In the time of Euler, in the town of Königsberg in Prussia, there was a river containing two islands. The islands were connected to the banks of the river by seven bridges (as seen below). The bridges were very beautiful, and on their days off, townspeople would spend time walking over the bridges. As time passed, a question arose: was it possible to plan a walk so that you cross each bridge once and only once? Euler was able to answer this question. Are you?
The problem above, known as the Seven Bridges of Königsberg, is the problem that originally inspired graph theory. Consider a “different” problem: Below is a drawing of four dots connected by some lines. Is it possible to trace over each line once and only once (without lifting up your pencil, starting and ending on a dot)?
There is a connection between these two problems. Any path in the dot and line drawing corresponds exactly to a path over the bridges of Königsberg. That is, every line represents one of the bridges. Let's consider another example.
Here is a portion of a housing development from Missoula, Montana. As part of her job, the development’s lawn inspector has to walk down every street in the development making sure homeowners’ landscaping conforms to the community requirements.

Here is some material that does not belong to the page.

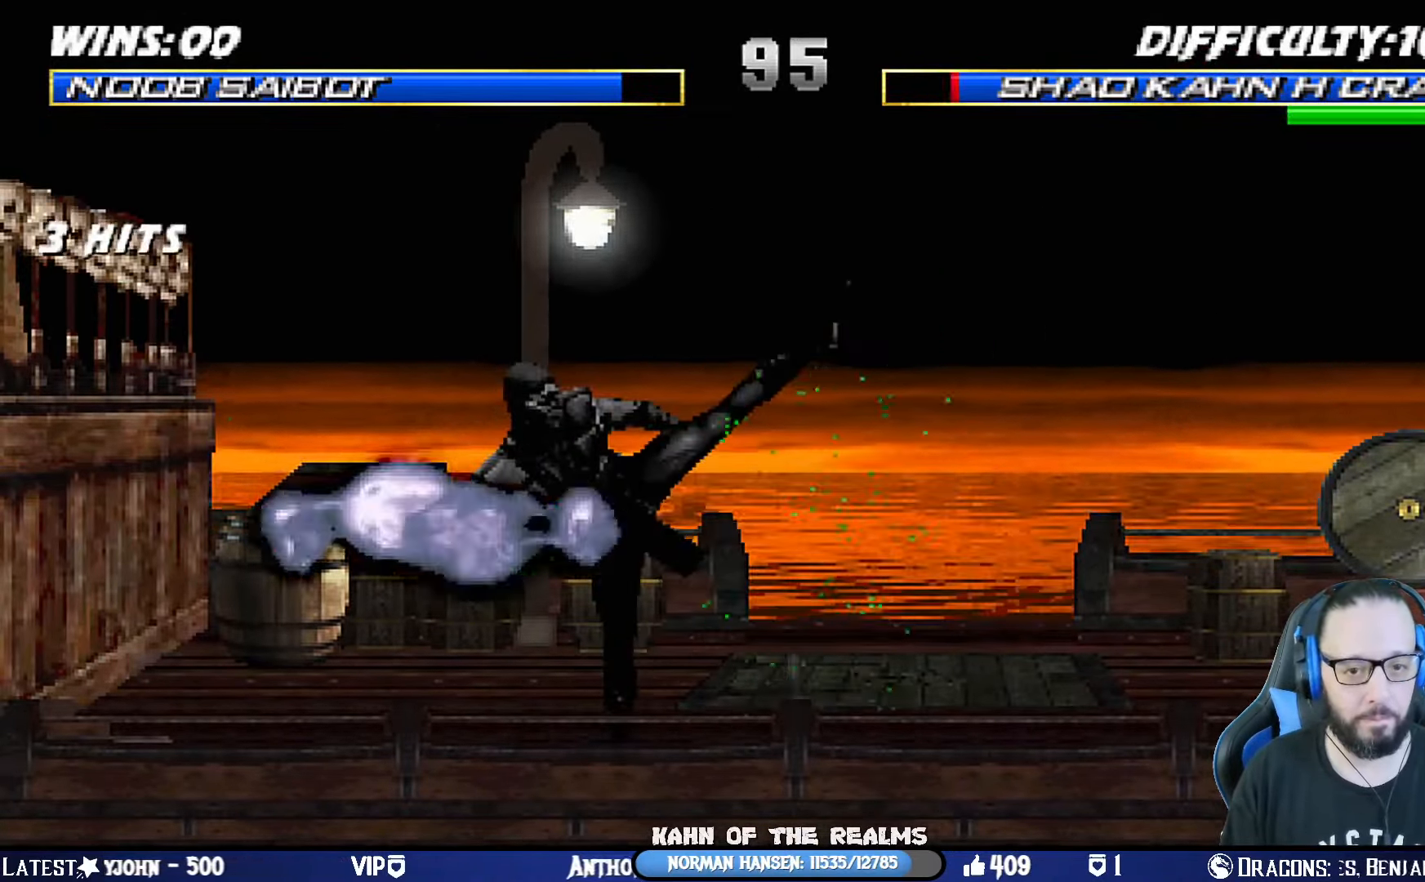
{"buttons": ["CROSS", "SQUARE", "L1", "DPAD_UP", "DPAD_LEFT"], "left_stick": "center", "right_stick": "center", "events": [[67, "SQUARE", "down"], [117, "DPAD_UP", "up"], [150, "DPAD_RIGHT", "up"], [150, "SQUARE", "up"], [217, "SQUARE", "down"], [250, "CROSS", "down"], [300, "CROSS", "up"], [300, "SQUARE", "up"], [350, "L1", "up"], [417, "CROSS", "down"], [417, "SQUARE", "down"], [450, "L1", "down"], [484, "DPAD_LEFT", "down"], [484, "DPAD_UP", "down"]]}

Naturally, she wants to minimize the amount of walking she has to do. Is it possible for her to walk down every street in this development without having to do any backtracking? While you might be able to answer that question just by looking at the picture for a while, it would be ideal to be able to answer the question for any picture regardless of its complexity.
To do that, we first need to simplify the picture into a form that is easier to work with. We can do that by drawing a simple line for each street. Where streets intersect, we will place a dot.

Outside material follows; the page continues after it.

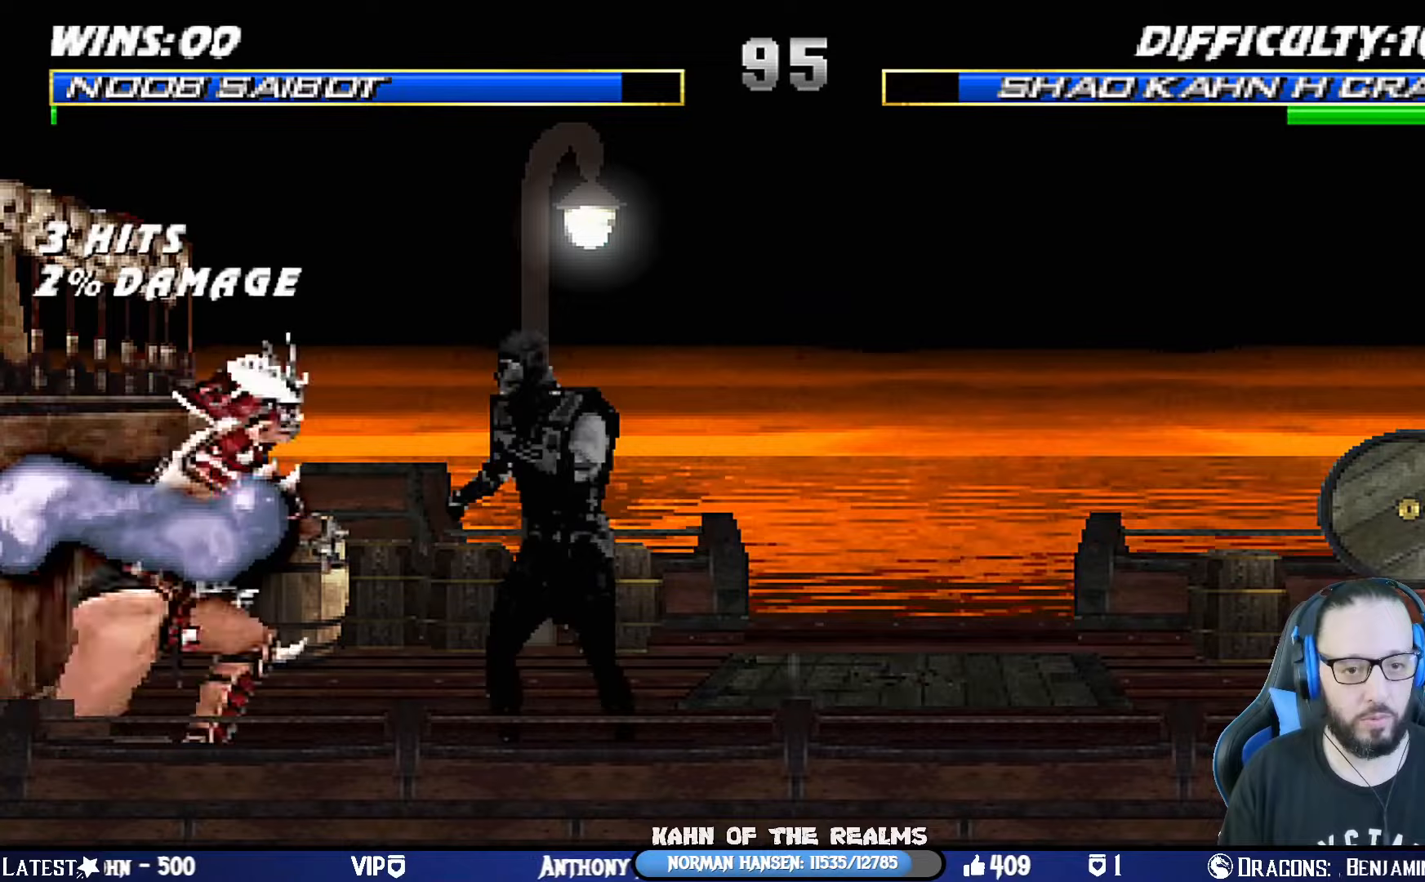
{"buttons": ["SQUARE", "L1", "DPAD_LEFT"], "left_stick": "center", "right_stick": "center", "events": [[33, "CROSS", "up"], [33, "SQUARE", "up"], [50, "DPAD_UP", "up"], [283, "SQUARE", "down"], [383, "SQUARE", "up"], [433, "SQUARE", "down"]]}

Now we can think about answering the question without being distracted by extraneous information (like the houses and trees).
Pictures like the dot and line drawing are called graphs. Graphs are made up of a collection of dots called vertices and lines connecting those dots called edges. When two vertices are connected by an edge, we say they are adjacent. The nice thing about looking at graphs instead of pictures of rivers, islands, bridges, and houses is that we now have a mathematical object to study. We have distilled the “important” parts of the bridge picture for the purposes of the problem. It does not matter how big the islands are, what the bridges are made out of, if the river contains alligators, etc. All that matters is which land masses are connected to which other land masses, and how many times. This was the great insight that Euler had.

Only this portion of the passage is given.